*Task item A*.
According to the healthcare cybersecurity blog post, by what percentage did hackers hit more healthcare providers in 2016 than in 2015, per HHS data?
*Task item B*.
Resume the healthcare cybersecurity blog post below, writing on from its final sentence.

*Text block*.
Tag Archives: blockchain

Contrasting Healthcare Cybersecurity Risks Speculation with Reality

How Hackers are Costing Hospitals Millions of Dollars Possibly Hindering Wearable Medical Device and IoT Healthcare Innovations That Could Advance Patient Care

Medical Device Cybersecurity

In our last blog, we discussed an article, “Hackers Will Target Hospitals Like Never Before in 2017.” This time, we are again discussing an article big, scary headline that relates to hackers and healthcare cybersecurity—but with a twist.

 

The twist is that last week’s headline used the auxiliary verb “will” to speculate about potential cybersecurity risks, as where this week’s past-tense headline reflects on the harsh realities and outcomes of those risks: “Hackers Hit 320% More Healthcare Providers in 2016 than in 2015, Per HHS Data.”

*Dataset content*.
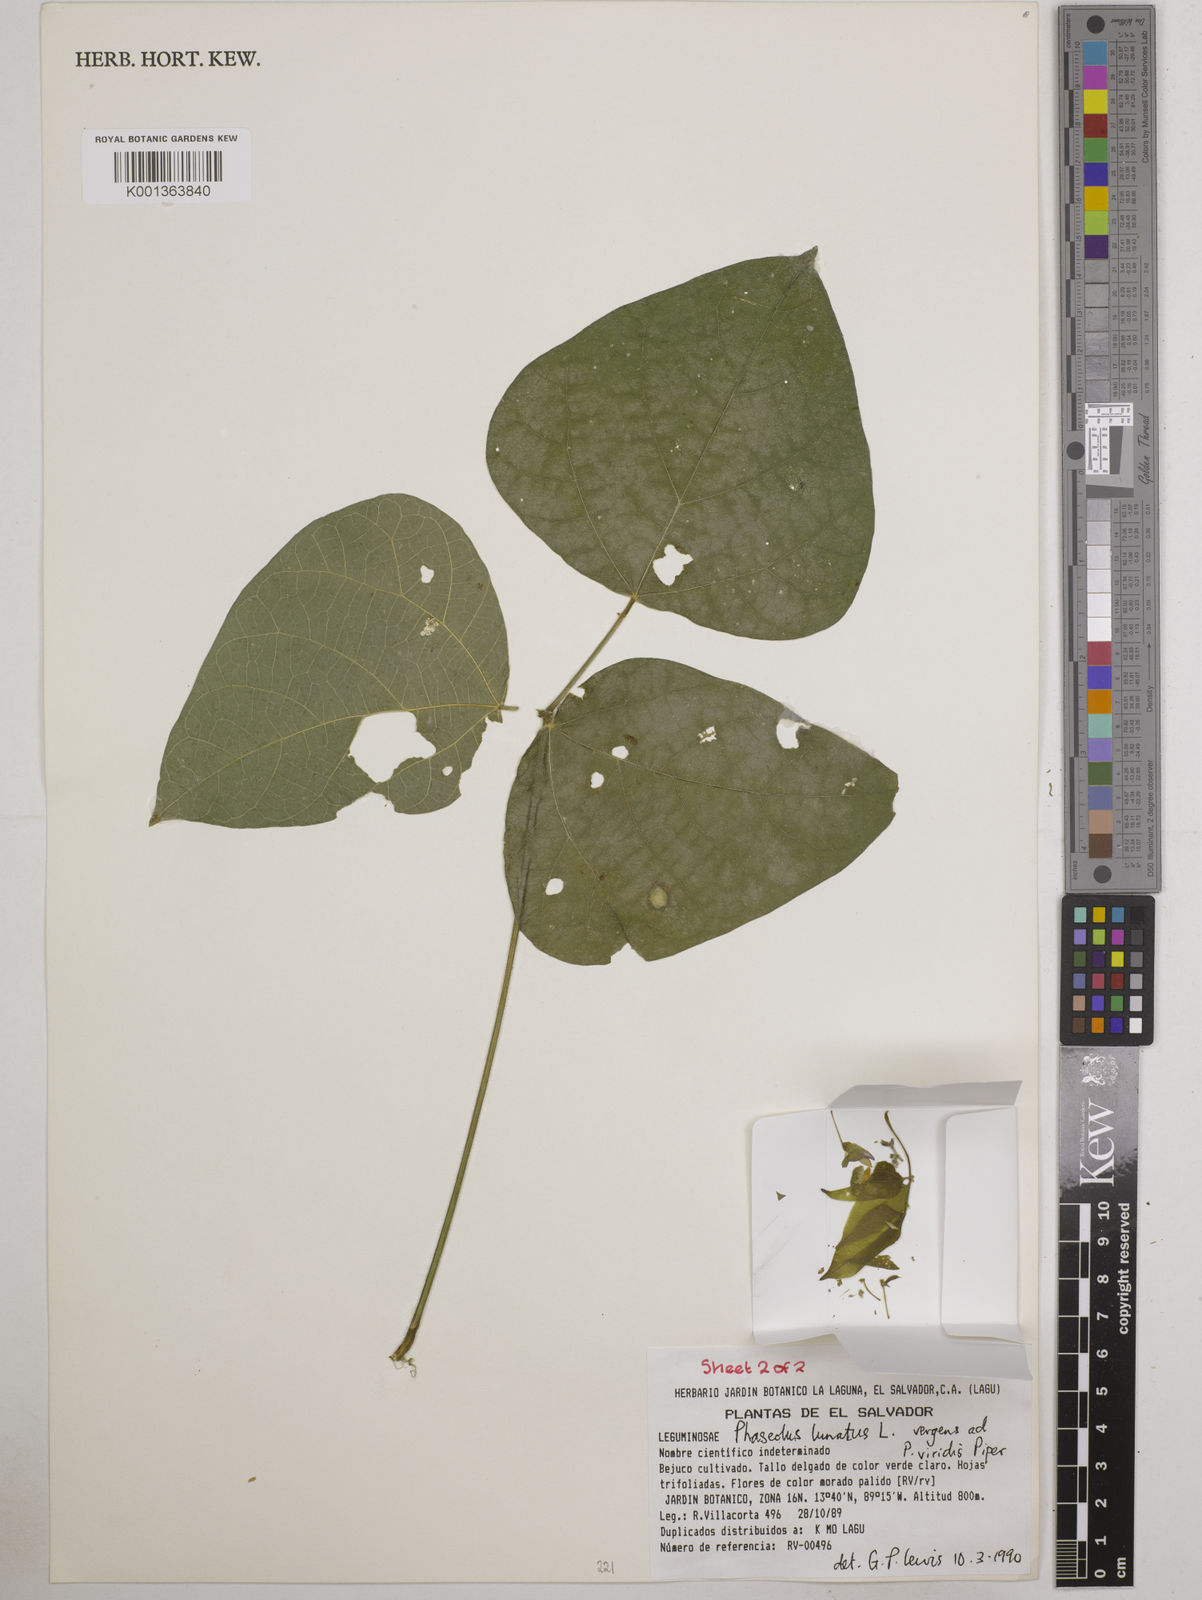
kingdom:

*Reply A*.
320%

*Reply B*.
If indeed both headlines are accurate, then a certain logic dictates hackers will hit at least 321% more healthcare providers in 2017 than in 2016. But it’s not the numbers themselves that are most interesting; instead, what’s most interesting is where they came from: the U.S. Department of Health and Human Services.

 

HHS apparently takes hospital hacking pretty seriously, as illustrated in the article:

 

“$23,505,300 was paid to the HHS Office for Civil Rights in 2016 to resolve HIPAA violations that occurred at 13 provider organizations during 2012-2013.”

 

Obviously, HHS’ concern is for the patient privacy—and violations are obviously costly…and presumably getting costlier. After all, if the average fine during 2012–13 was more than $1.8 million, and if the frequency of hacking continues to increase as expected, then presumably, HIPAA violations and the millions of dollars in fines will increase too.

 

Along with the unfortunate loss of privacy for some patients, there’s also the unfortunate economic reality involved in this: Somebody will have to pay, which usually means the customer (read: patients).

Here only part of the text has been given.